I found the card for my right eye. It has an entirely different format. It does not contain any power. It states capsular tension ring. PMMA CQ UV. OT=13mm-11mm. ACTR 11. Lot AKKBFC. SN 1522236. It also has a coding bar on it, which my left eye card doesn’t.

Can anybody explain some of this to me?

“Capsular tension ring” is an additional means of stabilizing the lens. PMMA is the material used to make your particular lens. UV probably means it has UV blocking properties, always a good thing. OT is still the length. Not sure about ACTR. Lot is the lot number, SN as friedo posted above is probably the serial number.

Why would I need UV protection if I’ve already had cataracts? And why just the right? Can the implanted lens become cloudy, too? Why doesn’t it show the power?

The UV protection protects the retina from UV light; the natural lens provides this function before you have cataract surgery to remove it. In all likelihood your left lens blocks UV light also, but for whatever reason it wasn’t written on the card. The implanted lens won’t become cloudy, but the posterior capsule, which is left behind during the surgery to stabilize the lens implant, could potentially become cloudy.
I’m not sure why it doesn’t show the power, but rest assured it has one.

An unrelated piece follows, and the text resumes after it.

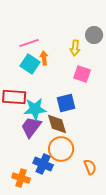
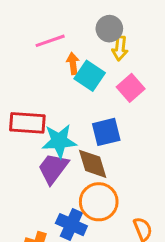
gray circle: (94, 35) -> (109, 29), moved
cyan square: (30, 64) -> (90, 76), moved
pink square: (82, 74) -> (131, 88), turned 30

Is the posterior capsule left behind when a capsule tension ring is inserted?

How is your vision? I read that you were also an artist; that’s how I found this post from a previous one. Did you get aspheric monofocal lenses?

I just got my left eye done a week ago, set at an intermediate distance. My right eye is to be done next week at a closer distance up to the point where I still have good depth perception. I’m supposed to wear progressive lens glasses afterward, which is something completely new to me. I’ve been wearing nearsighted-correcting glasses since I was 9. I’m 24 now, which is pretty young to get cataract surgery. But to make a long story short, mine were medically induced from steroids and radiation treatments being a leukemia/stem cell transplant survivor.

How has the vision change effected your art? I don’t want the new vision to steer my artistic career aspirations.

There is a helpful eye care forum I found that actual opthamologists and healthcare workers answer questions. The search feature is very good to see similar situations. I’ve learned a ton (but have been pretty obsessed with this stuff the past 4 days) - what kind of problems the different IOL options have.

My posterior capsule became cloudy in my Left eye approx 10 months after my cataract surgery. Went in Monday for an evaluation and confirmation. The Dr. used a laser to “burn” a small hole in the capsule.

No more problem!

Does anyone know the size of the hole created? I know it may vary from case to case, but what’s the average size? I’m guessing a few mm.

I got the card for my right eye and it shows 19.5 D. My left eye was the better eye, and the lens is 22 D. My right eye was not planned to have 20/20 because I’ll use it for reading, but it was quite a bit worse than my left. So, why does the lens in my right eye have less of a correction than the left?

It depends on the length of your eyeball. Your natural eyes and lenses are not duplicates of each other. Mine were done 18 years ago. I specified that I’d like to see at distance having been a “4-eye” all my life. Due to really long eyeballs, they couldn’t get me all the way back to 20/20 but I could pass the driving eye test and so could wear “cool” sunglasses for the first time in my life.

I had one lens swaped about a month ago due to the old lens moving. I got re-measured for length as you change over time and the measurement process is more sophisticated now. Just a little laser on the back membrane and I’ll be good as new next month.

General comments:
You’ll probably have some streaking/sparkling due to overhead lights, very common. I believe all the replacement lenses have the UV coating built in.